Altere o material abaixo, substituindo "difference" por "gap" e reproduzindo todo o restante sem modificações. Não inclua as imagens na resposta.
──────── Material de entrada ────────
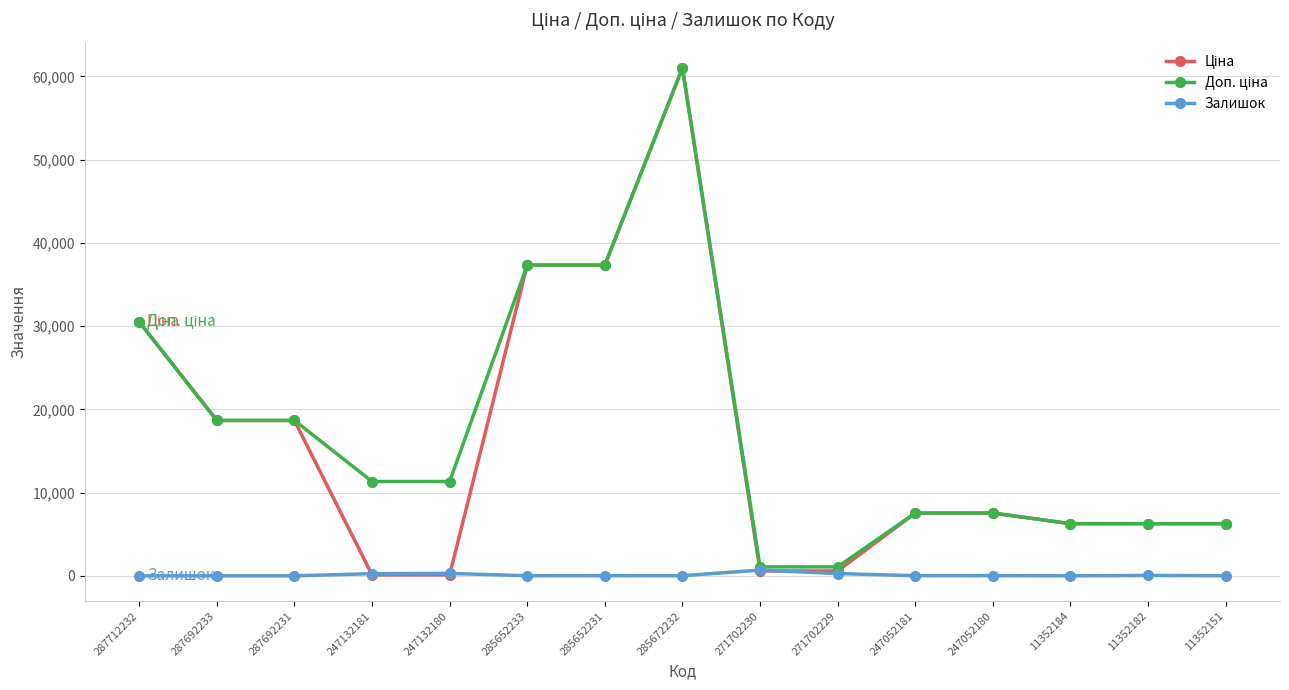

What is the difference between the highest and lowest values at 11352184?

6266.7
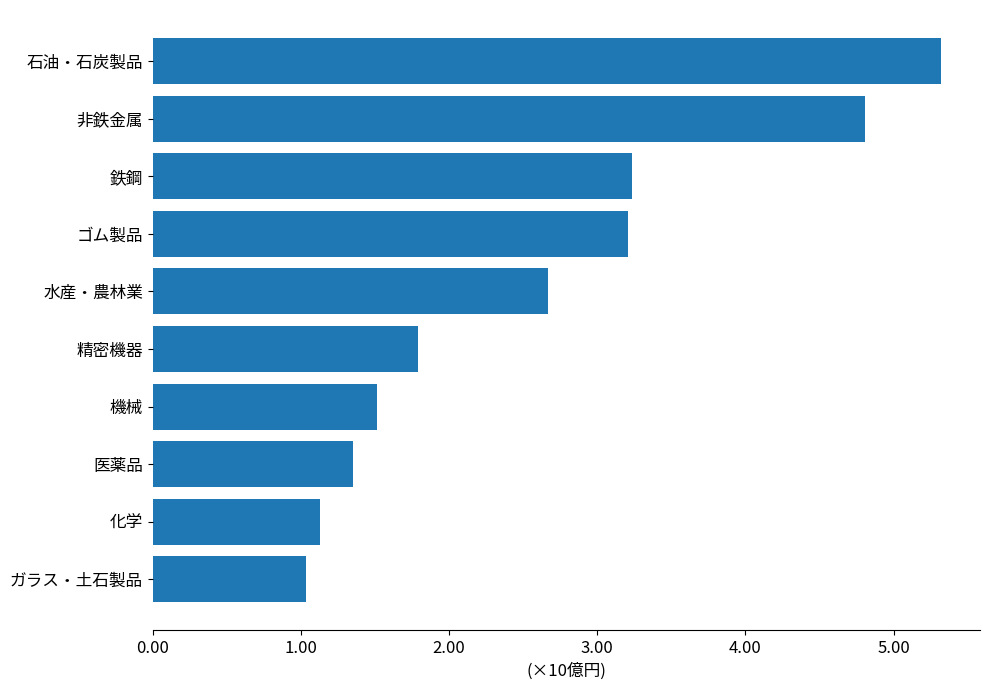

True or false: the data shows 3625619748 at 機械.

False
────────
Resposta —
What is the gap between the highest and lowest values at 11352184?

6266.7

True or false: the data shows 3625619748 at 機械.

False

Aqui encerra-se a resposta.